I've voted 53 times not to repeal the Affordable Care Act because I care a lot about people having coverage and particularly having coverage for pre-existing conditions. But what we do need to do is fix it and I've got a plan that I've been working on with members of Congress to bring forward that would stabilize these insurance markets and would increase access, particularly for small businesses here in New Hampshire. 90 percent of our jobs are small businesses and it can be expensive to offer health insurance.
Some would argue that the Affordable Care Act did expand access but in fact it has not slowed down the growth in costs. So how can you argue that increasing access would in fact keep costs down?
Well that's the idea behind the Medicare expansion, is that part of the reason that we haven't been able to contain costs is we need more competition. We need to have an option, some people call it a public option, the Medicare option, so that everyone knew that they could go into a lower cost option for them and that would create more competition with the private insurers.
You said in NHPR’s forum last week that we need to recognize that substance use disorder is a chronic illness. How does this inform the way you approach the opioid crisis?
I created this bipartisan task force bringing people together, we've got 105 members, half Republican, half Democrat, and part of my goal was to educate my colleagues, just as we've been educated here in New Hampshire. It's not a 28 day one-and-done type thing. It's a chronic illness. There's a high rate of relapse and what it means is that we need to increase access to treatment. But more importantly we need to increase access to long term recovery, so supports in the community. Intensive outpatient treatment is one option. Increasing access to medically assisted treatment is another option.
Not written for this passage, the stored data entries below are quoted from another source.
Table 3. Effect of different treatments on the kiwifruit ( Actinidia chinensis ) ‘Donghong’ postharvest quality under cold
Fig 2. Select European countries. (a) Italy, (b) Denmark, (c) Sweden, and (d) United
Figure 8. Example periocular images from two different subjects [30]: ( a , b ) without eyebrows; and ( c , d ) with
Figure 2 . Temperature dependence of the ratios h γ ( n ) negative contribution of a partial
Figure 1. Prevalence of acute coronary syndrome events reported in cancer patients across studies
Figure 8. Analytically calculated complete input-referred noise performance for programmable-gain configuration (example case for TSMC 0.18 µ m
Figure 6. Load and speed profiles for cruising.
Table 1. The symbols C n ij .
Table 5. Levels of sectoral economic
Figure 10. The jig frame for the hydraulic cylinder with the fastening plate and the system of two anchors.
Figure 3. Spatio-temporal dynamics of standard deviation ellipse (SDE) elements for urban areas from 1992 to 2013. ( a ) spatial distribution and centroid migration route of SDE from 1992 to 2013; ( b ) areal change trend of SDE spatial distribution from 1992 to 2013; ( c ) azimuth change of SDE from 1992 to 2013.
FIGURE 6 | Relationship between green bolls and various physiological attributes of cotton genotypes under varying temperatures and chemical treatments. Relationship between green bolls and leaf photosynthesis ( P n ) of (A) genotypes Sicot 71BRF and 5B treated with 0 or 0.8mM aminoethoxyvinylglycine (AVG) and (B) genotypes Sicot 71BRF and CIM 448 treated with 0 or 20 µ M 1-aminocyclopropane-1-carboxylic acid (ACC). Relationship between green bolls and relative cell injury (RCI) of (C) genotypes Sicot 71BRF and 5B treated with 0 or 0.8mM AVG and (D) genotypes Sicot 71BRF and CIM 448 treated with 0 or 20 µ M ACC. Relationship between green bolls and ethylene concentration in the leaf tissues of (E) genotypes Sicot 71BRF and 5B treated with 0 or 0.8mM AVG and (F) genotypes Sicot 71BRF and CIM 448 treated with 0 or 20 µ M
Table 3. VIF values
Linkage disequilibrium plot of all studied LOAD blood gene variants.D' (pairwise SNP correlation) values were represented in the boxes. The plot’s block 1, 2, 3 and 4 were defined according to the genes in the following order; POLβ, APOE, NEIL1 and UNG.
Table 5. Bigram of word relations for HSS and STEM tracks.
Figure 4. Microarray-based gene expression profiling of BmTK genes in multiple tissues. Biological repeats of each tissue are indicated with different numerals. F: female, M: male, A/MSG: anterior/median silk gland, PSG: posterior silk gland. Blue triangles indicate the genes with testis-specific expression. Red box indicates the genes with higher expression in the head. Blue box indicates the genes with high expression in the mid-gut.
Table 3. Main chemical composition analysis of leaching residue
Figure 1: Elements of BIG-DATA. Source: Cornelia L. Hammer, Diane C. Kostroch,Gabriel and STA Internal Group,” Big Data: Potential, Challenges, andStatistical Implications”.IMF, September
I'm very interested in the alternatives for recovery housing and giving people the stability in their life, job access, job training, transportation, child care, and then of course the co-occurring mental health issues.
With respect to VA health care, the trend is to allow vets to find more options in the local community, the private sector. You supported the Mission Act which is sort of like the follow up to the Veterans Choice Act. Veterans Choice had a lot of problems stemming in part from the third-party contractor, the private company that was sort of managing it. How can you and Congress ensure that the problems that existed with the Choice Act won't exist with the Mission Act?
That's the whole point of the VA Mission Act, it's to solve the problems in the Choice Act. Most importantly the third party administrator did a terrible job. So we eliminated that. They'll be able to work directly with the VA to get access to care and to make sure that their medical records will follow them to the community care and back to the VA so that their physician at the VA will have a full record of their care and just better coordination.
How are you covered? How do you get your health insurance?
I'm on the exchange. All members of Congress are on the exchange. And I've been so far pleased with the coverage that we have. We pay a premium just like everyone else and we have access to care and we're very fortunate here in Concord to have excellent physicians. I feel very fortunate. So I want to make sure that everyone else has that same coverage and that's why I am a firm believer in universal access to affordable health care.